The formal handover of the first part of the state capture report to President Cyril Ramaphosa will proceed as planned on Tuesday afternoon.

The high court in Johannesburg has dismissed with costs an eleventh-hour application to stop the handover of the report to Ramaphosa.

Judge Avrielle Maier-Frawley struck Democracy in Action’s urgent bid to stop acting chief justice Raymond Zondo from handing over the report from the roll.

Maier-Frawley said she would provide reasons for her order in writing to parties by no later than next Monday but added this was a self-created urgency and said Democracy in Action also failed to adhere to procedural requirements of practice directives of the court.

The merits of the case were not heard, but parties did put forward arguments on the urgency of the case.

Advocate Tembeka Ngcukaitobi, for the state capture commission, told the court that Democracy in Action was guilty of “self-created urgency” in trying to block the report being handed over. He labelled their case as reckless, frivolous and shoddy abuse of the urgency of the matter.

“This is pure political posturing. It was known since the beginning of the commission that the reports will be handed over to the president as mandated by the public protector’s report. The public protector made it clear that the report must be presented to the president,” Ngcukaitobi said.

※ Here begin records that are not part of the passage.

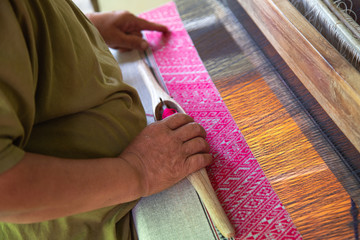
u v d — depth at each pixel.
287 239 0.73
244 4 1.01
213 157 0.91
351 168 0.78
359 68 0.67
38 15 0.69
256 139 0.91
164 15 1.39
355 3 0.75
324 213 0.74
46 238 0.78
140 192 0.77
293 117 0.90
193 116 1.02
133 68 1.21
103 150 0.80
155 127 0.85
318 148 0.83
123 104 0.86
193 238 0.78
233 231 0.76
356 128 0.65
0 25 0.61
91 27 0.96
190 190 0.85
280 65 0.97
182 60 1.18
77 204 0.66
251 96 0.99
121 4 2.05
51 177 0.63
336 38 0.71
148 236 0.81
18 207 0.60
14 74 0.62
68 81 0.74
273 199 0.80
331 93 0.69
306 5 0.79
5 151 0.59
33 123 0.72
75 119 0.78
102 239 0.80
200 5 1.35
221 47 1.16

Advocate Sizo Dlali argued in response that Democracy in Action was acting in the public interest and should not be punished for only approaching the court now. Dlali said Democracy in Action had tried numerous times to raise its objections with the handing of the report to Ramaphosa, as he had been implicated by witnesses during the hearings. 

Advocate Timothy Bruinders SC for Ramaphosa and deputy president David Mabusa, asked Maier-Frawley to strike the application from the roll, and award a special costs order because of the self-created urgency.

“What is lacking is the explanation why it took the applicants a year before it brought its application to the court. The timeline of events has always been public, this is a clear case of self-created urgency. It was always known that the report will be handed to the president,” Bruinders said.  

Bruinders told the court that Ramaphosa had already received an electronic copy of the first part of the report. “What the applicant is concerned with is that there are allegations which implicate the president. The allegations of state capture. The concern with those allegations must relate to the implementation of the recommendations of the report. That is something that can be dealt with later on,” Bruinders said. 

Ngcukaitobi also submitted that Ramaphosa was not receiving the report as an implicated party, but rather as the head of state.